Attempt No 1- Restarting Very Cold Skidoos
Sune and I attempt to pull-start skidoos at Windy after a rapid drop in temperature (photo thanks to Dave Evans)

On the first attempt, the weather was too cold to take a Sno-Cat, which will refuse to operate below -30°C, so we took skidoos. However, the temperature plummeted beyond an acceptable operating temperature even for the 'doos and we had to turn back at the cliff edge in sight of the colony.

Attempt No 2- Heading Back to the Laws
Loss of contrast puts an end to the second attempt

The second attempt looked like reasonable conditions but a rapid deterioration in contrast meant this time we did not even got off base. Despite having all the kit packed and ready to go, it takes at least a couple of hours to warm vehicles, lash sledges and general faff, so even an aborted trip is not without an investment of time.

A Young Chick

Fortunately, it was third time lucky; given that I have been on nightwatch again, I was roused from my bed after half an hour and despite the lack of sleep it is not easy to turn down such an opportunity.

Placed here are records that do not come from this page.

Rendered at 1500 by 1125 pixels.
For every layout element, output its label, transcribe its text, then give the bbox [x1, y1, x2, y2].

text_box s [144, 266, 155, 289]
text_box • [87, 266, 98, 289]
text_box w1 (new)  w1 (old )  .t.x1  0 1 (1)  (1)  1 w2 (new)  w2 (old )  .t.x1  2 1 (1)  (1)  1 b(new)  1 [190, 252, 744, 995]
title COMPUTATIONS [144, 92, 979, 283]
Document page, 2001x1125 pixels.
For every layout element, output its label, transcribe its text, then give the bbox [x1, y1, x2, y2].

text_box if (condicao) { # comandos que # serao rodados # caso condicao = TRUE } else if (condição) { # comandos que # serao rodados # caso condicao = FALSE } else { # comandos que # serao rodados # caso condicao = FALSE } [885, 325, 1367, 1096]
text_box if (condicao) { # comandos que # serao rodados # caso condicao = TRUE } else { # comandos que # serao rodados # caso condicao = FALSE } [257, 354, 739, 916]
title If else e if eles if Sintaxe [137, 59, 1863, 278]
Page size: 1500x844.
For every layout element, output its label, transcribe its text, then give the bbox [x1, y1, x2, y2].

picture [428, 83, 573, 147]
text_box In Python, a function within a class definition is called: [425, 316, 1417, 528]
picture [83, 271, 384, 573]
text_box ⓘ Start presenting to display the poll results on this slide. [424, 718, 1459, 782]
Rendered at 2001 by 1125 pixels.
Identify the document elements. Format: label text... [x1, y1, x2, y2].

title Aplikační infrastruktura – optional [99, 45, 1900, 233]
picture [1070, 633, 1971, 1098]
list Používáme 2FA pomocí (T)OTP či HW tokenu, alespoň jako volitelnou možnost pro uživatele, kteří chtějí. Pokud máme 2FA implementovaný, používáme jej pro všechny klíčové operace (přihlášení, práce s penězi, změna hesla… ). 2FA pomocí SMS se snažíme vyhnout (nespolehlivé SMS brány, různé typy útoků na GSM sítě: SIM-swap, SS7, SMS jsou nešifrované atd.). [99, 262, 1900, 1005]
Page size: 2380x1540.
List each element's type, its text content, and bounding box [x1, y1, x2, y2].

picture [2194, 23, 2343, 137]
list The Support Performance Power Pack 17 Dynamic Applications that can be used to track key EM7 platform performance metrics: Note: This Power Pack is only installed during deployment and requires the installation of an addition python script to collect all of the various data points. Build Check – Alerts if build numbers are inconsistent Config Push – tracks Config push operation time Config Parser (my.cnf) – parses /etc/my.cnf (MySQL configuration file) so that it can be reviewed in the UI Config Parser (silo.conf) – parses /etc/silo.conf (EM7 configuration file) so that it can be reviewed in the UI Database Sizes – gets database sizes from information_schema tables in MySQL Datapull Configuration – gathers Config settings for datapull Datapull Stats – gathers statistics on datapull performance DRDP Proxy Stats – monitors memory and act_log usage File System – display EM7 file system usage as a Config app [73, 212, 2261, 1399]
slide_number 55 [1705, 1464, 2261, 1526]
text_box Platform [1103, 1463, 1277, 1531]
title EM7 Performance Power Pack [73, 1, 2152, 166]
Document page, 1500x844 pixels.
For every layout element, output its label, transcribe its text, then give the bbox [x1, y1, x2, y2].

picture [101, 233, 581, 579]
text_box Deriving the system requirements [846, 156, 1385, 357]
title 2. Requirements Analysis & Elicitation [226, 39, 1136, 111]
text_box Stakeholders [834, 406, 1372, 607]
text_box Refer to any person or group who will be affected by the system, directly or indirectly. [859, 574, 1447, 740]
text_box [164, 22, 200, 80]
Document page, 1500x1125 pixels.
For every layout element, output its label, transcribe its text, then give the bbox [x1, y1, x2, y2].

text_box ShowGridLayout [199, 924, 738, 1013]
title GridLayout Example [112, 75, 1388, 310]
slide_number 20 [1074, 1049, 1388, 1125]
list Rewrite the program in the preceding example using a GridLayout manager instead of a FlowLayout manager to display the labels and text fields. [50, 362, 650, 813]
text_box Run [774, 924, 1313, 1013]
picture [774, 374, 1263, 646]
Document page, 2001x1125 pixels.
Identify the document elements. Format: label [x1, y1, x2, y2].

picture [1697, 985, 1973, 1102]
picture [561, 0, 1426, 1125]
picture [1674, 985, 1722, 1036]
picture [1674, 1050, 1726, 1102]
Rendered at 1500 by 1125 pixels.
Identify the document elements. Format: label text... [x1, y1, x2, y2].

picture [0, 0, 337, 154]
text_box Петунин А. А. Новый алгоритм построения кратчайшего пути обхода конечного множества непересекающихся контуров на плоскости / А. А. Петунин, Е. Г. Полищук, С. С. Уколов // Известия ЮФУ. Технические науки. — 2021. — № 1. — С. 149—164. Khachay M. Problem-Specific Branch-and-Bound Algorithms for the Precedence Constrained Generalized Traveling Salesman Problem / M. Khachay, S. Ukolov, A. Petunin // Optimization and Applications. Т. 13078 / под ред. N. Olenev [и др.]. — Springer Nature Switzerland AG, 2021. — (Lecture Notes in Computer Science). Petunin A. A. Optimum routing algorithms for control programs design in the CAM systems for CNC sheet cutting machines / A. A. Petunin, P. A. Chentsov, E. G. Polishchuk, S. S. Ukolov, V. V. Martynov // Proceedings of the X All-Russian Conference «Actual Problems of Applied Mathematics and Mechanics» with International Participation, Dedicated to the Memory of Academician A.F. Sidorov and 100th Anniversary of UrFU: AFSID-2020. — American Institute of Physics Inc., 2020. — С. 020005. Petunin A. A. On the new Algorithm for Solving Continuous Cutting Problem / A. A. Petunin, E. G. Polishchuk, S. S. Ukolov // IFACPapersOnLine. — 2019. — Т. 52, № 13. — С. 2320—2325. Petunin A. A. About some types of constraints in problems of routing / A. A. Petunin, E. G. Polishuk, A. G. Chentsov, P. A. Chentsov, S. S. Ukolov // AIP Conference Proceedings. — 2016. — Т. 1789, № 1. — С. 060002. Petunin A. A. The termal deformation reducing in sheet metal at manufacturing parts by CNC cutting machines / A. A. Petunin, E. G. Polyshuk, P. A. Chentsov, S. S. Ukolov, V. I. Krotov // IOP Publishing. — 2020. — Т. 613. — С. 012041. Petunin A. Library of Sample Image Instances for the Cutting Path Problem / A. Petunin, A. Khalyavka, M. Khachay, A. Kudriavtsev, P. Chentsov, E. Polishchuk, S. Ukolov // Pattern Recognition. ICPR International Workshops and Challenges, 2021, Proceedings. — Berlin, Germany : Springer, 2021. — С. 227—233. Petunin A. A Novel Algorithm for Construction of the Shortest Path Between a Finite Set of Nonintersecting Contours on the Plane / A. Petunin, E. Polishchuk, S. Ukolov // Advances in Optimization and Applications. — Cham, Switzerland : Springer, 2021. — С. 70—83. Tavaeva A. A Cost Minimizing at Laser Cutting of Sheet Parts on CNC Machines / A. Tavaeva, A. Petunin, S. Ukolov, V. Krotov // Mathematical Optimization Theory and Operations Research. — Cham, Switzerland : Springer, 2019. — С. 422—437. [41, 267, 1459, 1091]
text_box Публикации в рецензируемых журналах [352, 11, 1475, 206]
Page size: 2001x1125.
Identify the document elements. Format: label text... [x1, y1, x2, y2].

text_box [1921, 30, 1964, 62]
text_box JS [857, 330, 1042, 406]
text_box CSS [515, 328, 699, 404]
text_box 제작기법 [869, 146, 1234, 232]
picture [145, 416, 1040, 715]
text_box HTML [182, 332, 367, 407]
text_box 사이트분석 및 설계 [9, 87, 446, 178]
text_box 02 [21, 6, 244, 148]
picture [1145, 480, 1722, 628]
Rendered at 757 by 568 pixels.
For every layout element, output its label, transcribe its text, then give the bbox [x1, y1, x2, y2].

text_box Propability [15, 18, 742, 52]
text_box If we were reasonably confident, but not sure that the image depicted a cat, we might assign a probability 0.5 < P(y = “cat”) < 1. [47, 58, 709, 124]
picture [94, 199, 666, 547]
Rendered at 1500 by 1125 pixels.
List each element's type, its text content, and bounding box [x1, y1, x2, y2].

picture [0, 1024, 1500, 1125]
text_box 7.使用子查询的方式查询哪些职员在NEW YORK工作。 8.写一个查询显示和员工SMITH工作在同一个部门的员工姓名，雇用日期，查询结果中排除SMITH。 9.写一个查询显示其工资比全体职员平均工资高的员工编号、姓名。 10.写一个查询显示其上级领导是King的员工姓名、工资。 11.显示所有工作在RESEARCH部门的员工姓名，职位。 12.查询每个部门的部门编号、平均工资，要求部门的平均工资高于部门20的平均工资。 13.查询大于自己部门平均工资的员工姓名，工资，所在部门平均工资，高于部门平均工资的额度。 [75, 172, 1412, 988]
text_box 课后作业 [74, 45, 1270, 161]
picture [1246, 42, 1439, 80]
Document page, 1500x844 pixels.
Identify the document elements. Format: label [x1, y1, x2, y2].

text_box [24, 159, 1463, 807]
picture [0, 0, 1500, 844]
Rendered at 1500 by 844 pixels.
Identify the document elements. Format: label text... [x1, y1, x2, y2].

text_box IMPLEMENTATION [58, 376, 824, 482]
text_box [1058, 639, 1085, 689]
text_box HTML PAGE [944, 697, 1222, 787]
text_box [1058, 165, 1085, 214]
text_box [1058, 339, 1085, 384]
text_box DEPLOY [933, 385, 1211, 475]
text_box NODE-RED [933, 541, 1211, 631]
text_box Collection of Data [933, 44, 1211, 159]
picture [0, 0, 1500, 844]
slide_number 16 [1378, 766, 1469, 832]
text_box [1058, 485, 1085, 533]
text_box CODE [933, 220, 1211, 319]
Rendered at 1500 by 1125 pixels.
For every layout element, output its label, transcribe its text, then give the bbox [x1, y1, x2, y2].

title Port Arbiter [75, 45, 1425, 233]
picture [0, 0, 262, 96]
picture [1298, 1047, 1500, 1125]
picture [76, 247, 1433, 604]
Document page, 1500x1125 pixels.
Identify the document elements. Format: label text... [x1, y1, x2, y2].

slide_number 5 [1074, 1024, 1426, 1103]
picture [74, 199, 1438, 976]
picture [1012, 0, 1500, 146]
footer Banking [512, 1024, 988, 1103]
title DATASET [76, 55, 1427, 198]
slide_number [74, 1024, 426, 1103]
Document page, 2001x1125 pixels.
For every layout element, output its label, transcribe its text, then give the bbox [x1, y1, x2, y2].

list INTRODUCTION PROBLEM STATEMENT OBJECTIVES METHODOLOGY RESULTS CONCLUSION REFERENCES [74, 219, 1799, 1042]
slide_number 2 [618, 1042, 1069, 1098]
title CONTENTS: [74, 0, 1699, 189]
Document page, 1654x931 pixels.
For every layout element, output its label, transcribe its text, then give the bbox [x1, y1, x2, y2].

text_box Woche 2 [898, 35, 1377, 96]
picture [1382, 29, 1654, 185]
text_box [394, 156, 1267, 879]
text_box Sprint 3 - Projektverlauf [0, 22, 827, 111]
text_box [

A couple of hours of faff and a ninety minute Sno-Cat ride later, the five of us found ourselves on the cliffs at Windy able to see the colony as a dark line a couple of kilometres out on the sea ice but also could hear the gentle chatter of a couple of thousand penguins.

Dean Prepares to Descend the Sea Cliff

The cliffs stand 20 to 30 metres above the sea ice and the previous trip having an identified a suitable crevasse free area, meant an easy rope-assisted descent onto the ice. Even though the ice extends nearly a thousand miles off the continent at the moment, it is punctuated by leads (open water) and thin pressure ridges, which amongst a multitude of other hazards, make it particularly treacherous. (See here for a glossary of terms associated with sea ice.) The ice at Windy is at least second-year fast ice, a couple of metres thick and so should be as safe as any sea ice but we still carry a variety of safety kit and travel unlinked.

Heading Out On the Sea Ice
Penguins form the thin black line on the horizon

The more adventurous penguins, so unused to seeing any other creatures and sharing a mutual curiosity, started to wander over the moment we were on the ice. Without any predator on the ice, they will quite happily approach to investigate further. As a result, if you remain still, the more inquisitive will come as close as a couple of metres, even though we keep a much greater distance between them and ourselves so as not to disturb them.

The Colony At Windy Bay

In some places the colony can still be seen huddling together for warmth, it may be that some are still incubating eggs. The females meanwhile are out at sea feeding; the leads mean that they do not necessarily have to walk the thousand miles to open water but they head away from the colony for a couple of months through the darkness.

Huddled Together For Warmth

Through the same period the males penguins have guarded the eggs on their feet, which bear large thick pads which protect them from the ice. The eggs are also protected from the cold by a large parental pouch which in turn is inhabited by the chicks once they hatch.

Penguin Feet

In a further contrast to our cosseted existence the male penguins lose almost half their body weight as they have not fed for several months, as opposed to Ant's vigorous attempts to fatten us up with his top notch cooking. The weight disappears as they burn fat to keep themselves warm and they initially feed the chicks with secretions from their oesophagus while waiting for the females to return with stocks of regurgitated fish.

Feeding Chicks

A couple of hours sitting stationary, watching and photographing, means the cold starts to bite into the excitement and it was time to return. Hopefully, there will be further chances to visit them over the next couple of months, particularly on the forthcoming post-winter trips.

Lashing the Sno-Cat
I pack the kit up before heading home

Meanwhile, back on station I am currently nightwatchman for the week but with the first flight due to arrive in less than two months there is a lot of work to be done around base. The start of the Halley VI build (the successor station to Halley V), means that the summer is going to be busy- there is plenty to get straight before then.